━━━━━ Records for the exercise
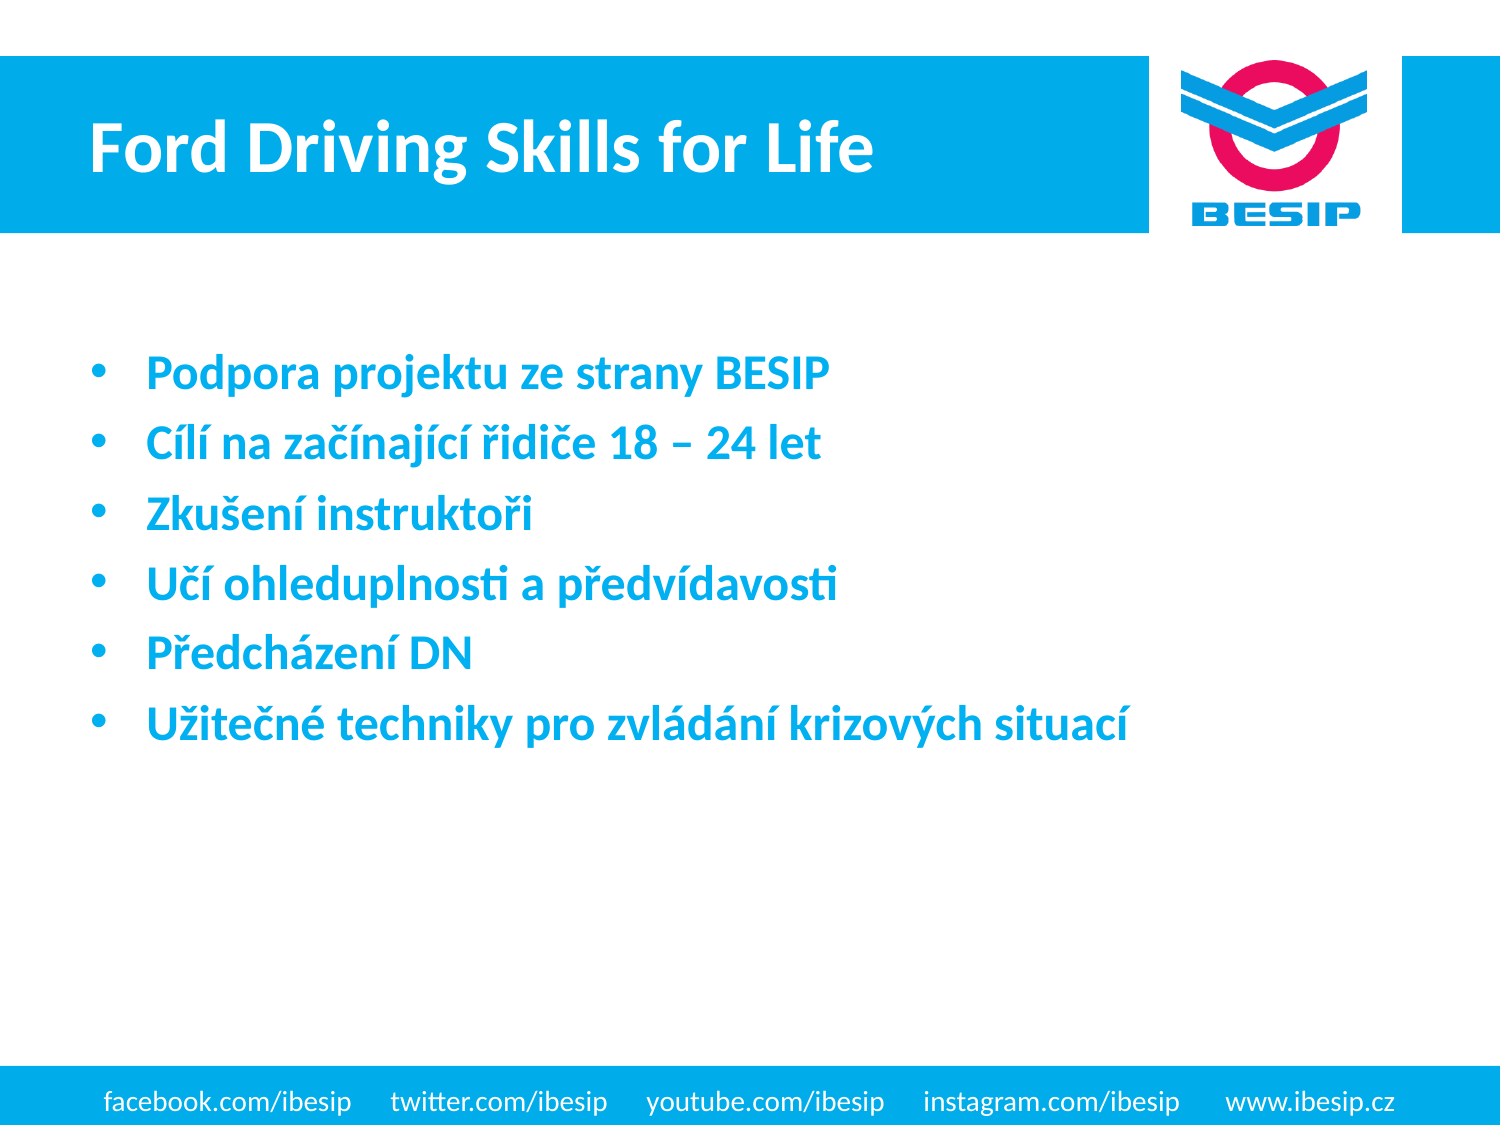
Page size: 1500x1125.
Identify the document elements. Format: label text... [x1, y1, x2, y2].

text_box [0, 32, 1500, 258]
text_box facebook.com/ibesip twitter.com/ibesip youtube.com/ibesip instagram.com/ibesip www.ibesip.cz [0, 1064, 1500, 1125]
list Podpora projektu ze strany BESIP Cílí na začínající řidiče 18 – 24 let Zkušení instruktoři Učí ohleduplnosti a předvídavosti Předcházení DN Užitečné techniky pro zvládání krizových situací [75, 265, 1447, 1019]
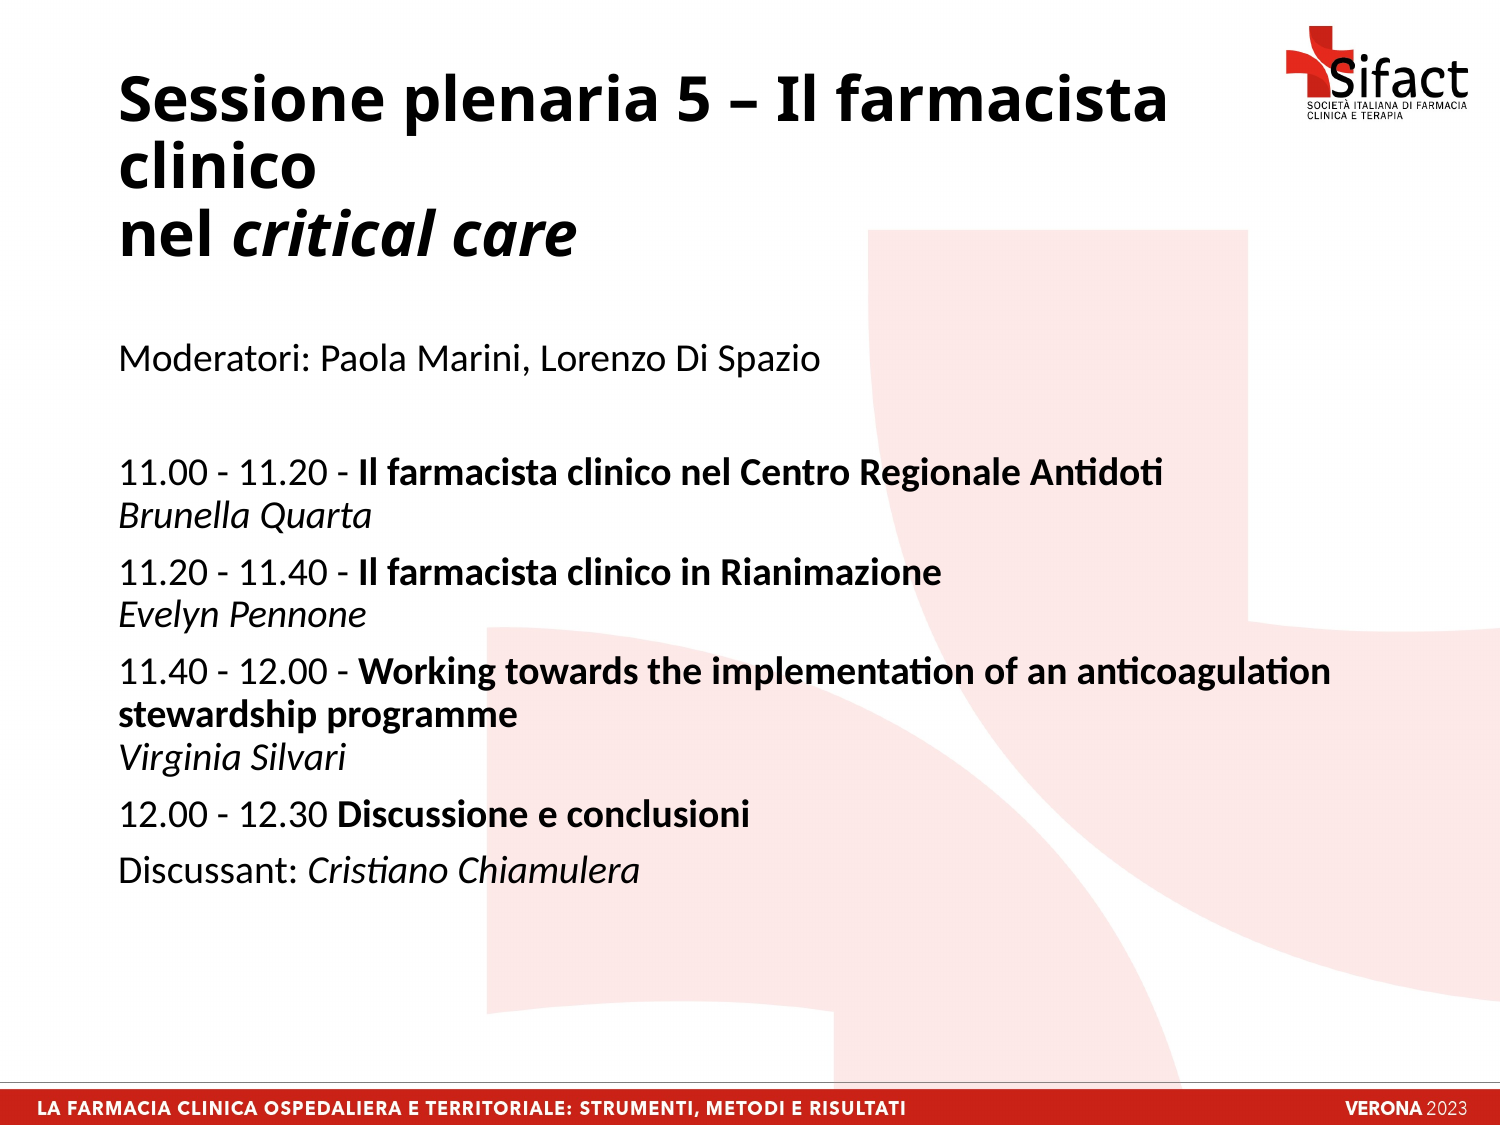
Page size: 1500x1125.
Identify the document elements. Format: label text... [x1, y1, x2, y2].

title Sessione plenaria 5 – Il farmacista clinico nel critical care [103, 59, 1397, 278]
picture [0, 0, 1500, 1125]
list Moderatori: Paola Marini, Lorenzo Di Spazio 11.00 - 11.20 - Il farmacista clinico nel Centro Regionale Antidoti Brunella Quarta 11.20 - 11.40 - Il farmacista clinico in Rianimazione Evelyn Pennone 11.40 - 12.00 - Working towards the implementation of an anticoagulation stewardship programme Virginia Silvari 12.00 - 12.30 Discussione e conclusioni Discussant: Cristiano Chiamulera [103, 330, 1450, 901]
━━━━━━━━━━
Repeat the material exactly as it reads, without any of its pictures.

Page size: 1500x1125.
Identify the document elements. Format: label text... [x1, y1, x2, y2].

text_box [0, 32, 1500, 258]
text_box facebook.com/ibesip twitter.com/ibesip youtube.com/ibesip instagram.com/ibesip www.ibesip.cz [0, 1064, 1500, 1125]
list Podpora projektu ze strany BESIP Cílí na začínající řidiče 18 – 24 let Zkušení instruktoři Učí ohleduplnosti a předvídavosti Předcházení DN Užitečné techniky pro zvládání krizových situací [75, 265, 1447, 1019]
Page size: 1500x1125.
Identify the document elements. Format: label text... [x1, y1, x2, y2].

title Sessione plenaria 5 – Il farmacista clinico nel critical care [103, 59, 1397, 278]
picture [0, 0, 1500, 1125]
list Moderatori: Paola Marini, Lorenzo Di Spazio 11.00 - 11.20 - Il farmacista clinico nel Centro Regionale Antidoti Brunella Quarta 11.20 - 11.40 - Il farmacista clinico in Rianimazione Evelyn Pennone 11.40 - 12.00 - Working towards the implementation of an anticoagulation stewardship programme Virginia Silvari 12.00 - 12.30 Discussione e conclusioni Discussant: Cristiano Chiamulera [103, 330, 1450, 901]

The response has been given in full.